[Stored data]
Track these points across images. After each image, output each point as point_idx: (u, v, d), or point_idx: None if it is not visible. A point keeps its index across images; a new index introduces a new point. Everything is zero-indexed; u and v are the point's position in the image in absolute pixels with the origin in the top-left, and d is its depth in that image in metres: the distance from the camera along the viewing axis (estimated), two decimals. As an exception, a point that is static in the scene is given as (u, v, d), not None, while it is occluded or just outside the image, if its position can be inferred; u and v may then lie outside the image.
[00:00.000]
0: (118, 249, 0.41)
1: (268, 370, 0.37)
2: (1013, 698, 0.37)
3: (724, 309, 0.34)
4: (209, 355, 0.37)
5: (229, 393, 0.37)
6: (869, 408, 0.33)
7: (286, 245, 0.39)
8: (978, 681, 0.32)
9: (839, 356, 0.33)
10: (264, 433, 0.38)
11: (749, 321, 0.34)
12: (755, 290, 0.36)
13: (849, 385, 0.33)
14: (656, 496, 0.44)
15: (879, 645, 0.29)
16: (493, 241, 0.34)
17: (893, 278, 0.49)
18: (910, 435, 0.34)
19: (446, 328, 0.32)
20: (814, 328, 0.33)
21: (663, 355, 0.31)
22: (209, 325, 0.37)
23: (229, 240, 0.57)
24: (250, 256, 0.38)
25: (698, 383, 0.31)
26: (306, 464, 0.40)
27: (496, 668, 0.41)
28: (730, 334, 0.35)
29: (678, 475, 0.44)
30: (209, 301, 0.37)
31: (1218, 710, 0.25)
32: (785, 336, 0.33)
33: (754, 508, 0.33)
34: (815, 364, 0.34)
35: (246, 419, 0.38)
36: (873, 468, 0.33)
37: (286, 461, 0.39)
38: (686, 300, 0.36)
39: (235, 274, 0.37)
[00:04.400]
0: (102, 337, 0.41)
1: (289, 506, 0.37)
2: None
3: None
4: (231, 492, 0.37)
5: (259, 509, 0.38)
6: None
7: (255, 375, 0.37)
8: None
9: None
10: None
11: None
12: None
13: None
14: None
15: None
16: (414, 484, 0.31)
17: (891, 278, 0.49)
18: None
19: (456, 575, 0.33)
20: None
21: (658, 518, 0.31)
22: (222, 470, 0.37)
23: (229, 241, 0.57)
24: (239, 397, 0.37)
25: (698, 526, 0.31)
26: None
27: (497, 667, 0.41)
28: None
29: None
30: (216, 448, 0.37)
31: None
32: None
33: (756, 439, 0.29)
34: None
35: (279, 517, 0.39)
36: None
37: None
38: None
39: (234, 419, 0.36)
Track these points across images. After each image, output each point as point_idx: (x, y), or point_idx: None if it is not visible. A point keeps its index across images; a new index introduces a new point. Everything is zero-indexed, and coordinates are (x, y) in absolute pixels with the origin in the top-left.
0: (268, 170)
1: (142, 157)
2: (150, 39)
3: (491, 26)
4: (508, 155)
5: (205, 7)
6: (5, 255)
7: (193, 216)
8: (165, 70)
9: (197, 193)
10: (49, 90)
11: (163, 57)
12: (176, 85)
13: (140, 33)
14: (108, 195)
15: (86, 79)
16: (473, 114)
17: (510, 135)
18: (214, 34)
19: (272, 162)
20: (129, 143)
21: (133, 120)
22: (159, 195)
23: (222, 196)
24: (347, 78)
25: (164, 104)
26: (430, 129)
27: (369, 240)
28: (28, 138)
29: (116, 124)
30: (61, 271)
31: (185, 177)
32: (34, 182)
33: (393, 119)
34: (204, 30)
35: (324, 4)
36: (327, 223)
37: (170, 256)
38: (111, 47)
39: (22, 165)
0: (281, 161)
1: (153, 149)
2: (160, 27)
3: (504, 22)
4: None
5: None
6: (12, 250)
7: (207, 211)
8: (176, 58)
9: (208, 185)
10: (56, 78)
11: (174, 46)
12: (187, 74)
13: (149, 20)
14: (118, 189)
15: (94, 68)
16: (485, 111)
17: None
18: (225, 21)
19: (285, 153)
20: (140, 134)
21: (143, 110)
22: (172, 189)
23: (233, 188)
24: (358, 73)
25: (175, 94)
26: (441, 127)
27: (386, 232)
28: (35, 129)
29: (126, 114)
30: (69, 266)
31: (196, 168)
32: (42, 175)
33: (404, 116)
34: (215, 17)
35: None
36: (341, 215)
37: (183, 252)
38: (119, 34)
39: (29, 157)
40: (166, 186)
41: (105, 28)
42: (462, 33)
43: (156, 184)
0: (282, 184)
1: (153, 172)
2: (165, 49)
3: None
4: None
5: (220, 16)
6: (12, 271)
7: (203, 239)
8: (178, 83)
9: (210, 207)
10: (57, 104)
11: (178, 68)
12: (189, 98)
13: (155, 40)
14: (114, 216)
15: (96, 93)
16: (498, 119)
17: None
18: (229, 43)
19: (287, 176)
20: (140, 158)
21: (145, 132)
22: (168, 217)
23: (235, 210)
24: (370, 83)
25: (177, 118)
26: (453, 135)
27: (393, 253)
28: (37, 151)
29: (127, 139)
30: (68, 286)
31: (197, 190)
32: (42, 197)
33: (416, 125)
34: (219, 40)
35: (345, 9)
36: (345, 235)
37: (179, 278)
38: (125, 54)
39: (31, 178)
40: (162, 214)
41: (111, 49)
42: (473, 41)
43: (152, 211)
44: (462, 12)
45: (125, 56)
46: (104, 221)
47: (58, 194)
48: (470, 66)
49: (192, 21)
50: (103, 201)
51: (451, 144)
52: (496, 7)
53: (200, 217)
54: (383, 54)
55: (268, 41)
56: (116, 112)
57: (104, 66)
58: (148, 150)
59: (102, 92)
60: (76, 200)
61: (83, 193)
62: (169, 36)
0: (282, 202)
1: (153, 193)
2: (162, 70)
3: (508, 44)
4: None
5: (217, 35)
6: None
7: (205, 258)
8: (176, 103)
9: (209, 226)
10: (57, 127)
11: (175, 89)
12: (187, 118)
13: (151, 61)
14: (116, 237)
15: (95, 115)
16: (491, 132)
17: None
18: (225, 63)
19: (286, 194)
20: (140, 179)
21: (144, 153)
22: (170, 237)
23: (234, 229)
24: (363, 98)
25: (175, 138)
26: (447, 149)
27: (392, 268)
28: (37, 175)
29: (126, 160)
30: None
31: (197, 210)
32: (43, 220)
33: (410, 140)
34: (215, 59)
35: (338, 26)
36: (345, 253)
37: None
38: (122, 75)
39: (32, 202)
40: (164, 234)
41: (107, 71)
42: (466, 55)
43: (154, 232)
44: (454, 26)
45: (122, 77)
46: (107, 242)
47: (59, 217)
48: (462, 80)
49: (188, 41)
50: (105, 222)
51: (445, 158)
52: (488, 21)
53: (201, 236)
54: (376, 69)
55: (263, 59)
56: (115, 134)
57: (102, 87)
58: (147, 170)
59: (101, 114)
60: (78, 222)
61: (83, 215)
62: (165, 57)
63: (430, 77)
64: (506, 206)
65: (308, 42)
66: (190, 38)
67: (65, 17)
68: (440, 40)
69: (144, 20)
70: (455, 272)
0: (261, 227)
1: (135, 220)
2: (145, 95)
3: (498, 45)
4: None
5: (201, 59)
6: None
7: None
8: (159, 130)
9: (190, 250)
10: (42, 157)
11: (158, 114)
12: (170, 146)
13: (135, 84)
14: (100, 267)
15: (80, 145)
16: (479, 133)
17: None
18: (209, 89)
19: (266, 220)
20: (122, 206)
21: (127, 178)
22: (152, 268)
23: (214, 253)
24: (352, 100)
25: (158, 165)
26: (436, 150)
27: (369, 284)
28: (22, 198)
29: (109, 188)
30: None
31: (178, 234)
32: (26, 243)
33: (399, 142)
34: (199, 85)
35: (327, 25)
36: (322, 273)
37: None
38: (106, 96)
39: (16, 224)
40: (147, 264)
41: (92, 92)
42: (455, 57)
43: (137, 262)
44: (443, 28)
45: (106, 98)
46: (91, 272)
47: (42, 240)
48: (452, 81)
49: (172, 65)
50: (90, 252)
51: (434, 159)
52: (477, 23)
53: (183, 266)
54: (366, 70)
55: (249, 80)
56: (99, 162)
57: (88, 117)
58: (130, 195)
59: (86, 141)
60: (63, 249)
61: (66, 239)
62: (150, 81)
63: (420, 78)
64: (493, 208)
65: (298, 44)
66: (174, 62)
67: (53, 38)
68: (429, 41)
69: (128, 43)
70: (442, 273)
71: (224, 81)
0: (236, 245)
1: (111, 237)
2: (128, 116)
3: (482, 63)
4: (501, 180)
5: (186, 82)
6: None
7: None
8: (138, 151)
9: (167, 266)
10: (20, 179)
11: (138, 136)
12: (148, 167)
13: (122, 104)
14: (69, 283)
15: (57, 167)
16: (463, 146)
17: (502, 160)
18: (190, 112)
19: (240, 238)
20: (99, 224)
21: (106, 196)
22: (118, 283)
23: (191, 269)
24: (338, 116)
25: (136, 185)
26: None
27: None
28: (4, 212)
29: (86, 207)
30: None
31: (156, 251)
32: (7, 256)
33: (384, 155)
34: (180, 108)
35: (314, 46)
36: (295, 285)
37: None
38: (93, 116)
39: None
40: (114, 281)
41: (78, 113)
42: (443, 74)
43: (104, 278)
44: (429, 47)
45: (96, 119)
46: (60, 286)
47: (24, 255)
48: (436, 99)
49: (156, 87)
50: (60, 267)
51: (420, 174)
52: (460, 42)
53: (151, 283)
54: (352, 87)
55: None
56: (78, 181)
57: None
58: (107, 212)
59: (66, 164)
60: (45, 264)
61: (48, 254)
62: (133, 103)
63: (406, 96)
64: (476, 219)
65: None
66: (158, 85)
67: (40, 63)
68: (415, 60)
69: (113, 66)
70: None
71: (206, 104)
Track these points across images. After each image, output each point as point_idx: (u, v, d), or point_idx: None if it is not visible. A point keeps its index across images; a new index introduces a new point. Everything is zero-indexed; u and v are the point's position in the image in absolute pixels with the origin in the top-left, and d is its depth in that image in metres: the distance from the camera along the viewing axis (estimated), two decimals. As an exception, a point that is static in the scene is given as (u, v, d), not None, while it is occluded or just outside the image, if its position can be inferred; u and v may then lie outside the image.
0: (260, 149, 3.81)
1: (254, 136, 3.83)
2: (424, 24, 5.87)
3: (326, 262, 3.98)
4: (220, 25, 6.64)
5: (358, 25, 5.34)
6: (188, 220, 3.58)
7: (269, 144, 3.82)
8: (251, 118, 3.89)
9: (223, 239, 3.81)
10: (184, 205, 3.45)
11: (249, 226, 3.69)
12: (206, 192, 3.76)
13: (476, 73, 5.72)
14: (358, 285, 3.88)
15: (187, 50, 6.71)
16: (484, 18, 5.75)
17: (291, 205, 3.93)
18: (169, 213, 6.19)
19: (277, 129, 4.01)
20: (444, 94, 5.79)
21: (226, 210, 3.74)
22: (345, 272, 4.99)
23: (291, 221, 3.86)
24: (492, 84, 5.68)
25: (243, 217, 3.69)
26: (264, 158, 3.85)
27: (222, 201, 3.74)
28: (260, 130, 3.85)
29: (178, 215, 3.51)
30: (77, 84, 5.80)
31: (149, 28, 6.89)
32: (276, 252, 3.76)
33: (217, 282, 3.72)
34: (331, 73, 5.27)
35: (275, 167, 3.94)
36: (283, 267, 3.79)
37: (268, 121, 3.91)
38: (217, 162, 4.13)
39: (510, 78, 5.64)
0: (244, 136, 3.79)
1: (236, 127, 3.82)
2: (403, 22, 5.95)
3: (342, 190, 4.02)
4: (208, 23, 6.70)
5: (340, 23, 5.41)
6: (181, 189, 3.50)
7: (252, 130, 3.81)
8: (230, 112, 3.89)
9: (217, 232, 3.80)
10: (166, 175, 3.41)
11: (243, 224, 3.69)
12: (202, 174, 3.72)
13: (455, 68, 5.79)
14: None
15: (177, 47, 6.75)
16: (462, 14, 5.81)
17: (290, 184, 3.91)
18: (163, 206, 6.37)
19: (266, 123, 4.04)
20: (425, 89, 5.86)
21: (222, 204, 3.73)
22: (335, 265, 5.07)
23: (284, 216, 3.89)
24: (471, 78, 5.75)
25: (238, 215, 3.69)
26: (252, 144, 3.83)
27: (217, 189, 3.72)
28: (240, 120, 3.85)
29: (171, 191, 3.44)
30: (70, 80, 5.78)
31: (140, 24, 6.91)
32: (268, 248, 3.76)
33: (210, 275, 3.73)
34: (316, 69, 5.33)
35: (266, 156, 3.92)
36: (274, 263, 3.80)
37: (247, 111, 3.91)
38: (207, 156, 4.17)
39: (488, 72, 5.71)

- _DIRECTIONS_
Set down, unchanged, only those lines above that fall between the line with "27: (496, 668, 0.41)" and the line with "24: (347, 78)", the two end lines included.

- _SOLUTION_
27: (496, 668, 0.41)
28: (730, 334, 0.35)
29: (678, 475, 0.44)
30: (209, 301, 0.37)
31: (1218, 710, 0.25)
32: (785, 336, 0.33)
33: (754, 508, 0.33)
34: (815, 364, 0.34)
35: (246, 419, 0.38)
36: (873, 468, 0.33)
37: (286, 461, 0.39)
38: (686, 300, 0.36)
39: (235, 274, 0.37)
[00:04.400]
0: (102, 337, 0.41)
1: (289, 506, 0.37)
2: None
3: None
4: (231, 492, 0.37)
5: (259, 509, 0.38)
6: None
7: (255, 375, 0.37)
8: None
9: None
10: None
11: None
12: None
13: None
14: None
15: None
16: (414, 484, 0.31)
17: (891, 278, 0.49)
18: None
19: (456, 575, 0.33)
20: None
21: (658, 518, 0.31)
22: (222, 470, 0.37)
23: (229, 241, 0.57)
24: (239, 397, 0.37)
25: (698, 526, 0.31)
26: None
27: (497, 667, 0.41)
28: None
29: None
30: (216, 448, 0.37)
31: None
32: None
33: (756, 439, 0.29)
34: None
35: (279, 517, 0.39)
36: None
37: None
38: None
39: (234, 419, 0.36)
Track these points across images. After each image, output each point as point_idx: (x, y), or point_idx: None if it is not visible. A point keeps its index across images; a new index introduces a new point. Everything is zero-indexed, and coordinates are (x, y) in absolute pixels with the origin in the top-left.
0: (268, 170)
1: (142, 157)
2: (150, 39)
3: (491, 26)
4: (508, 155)
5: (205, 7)
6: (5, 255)
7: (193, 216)
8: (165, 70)
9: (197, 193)
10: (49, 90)
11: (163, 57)
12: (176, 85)
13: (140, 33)
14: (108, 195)
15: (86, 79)
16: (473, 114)
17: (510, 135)
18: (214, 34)
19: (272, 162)
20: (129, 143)
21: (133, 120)
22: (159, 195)
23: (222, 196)
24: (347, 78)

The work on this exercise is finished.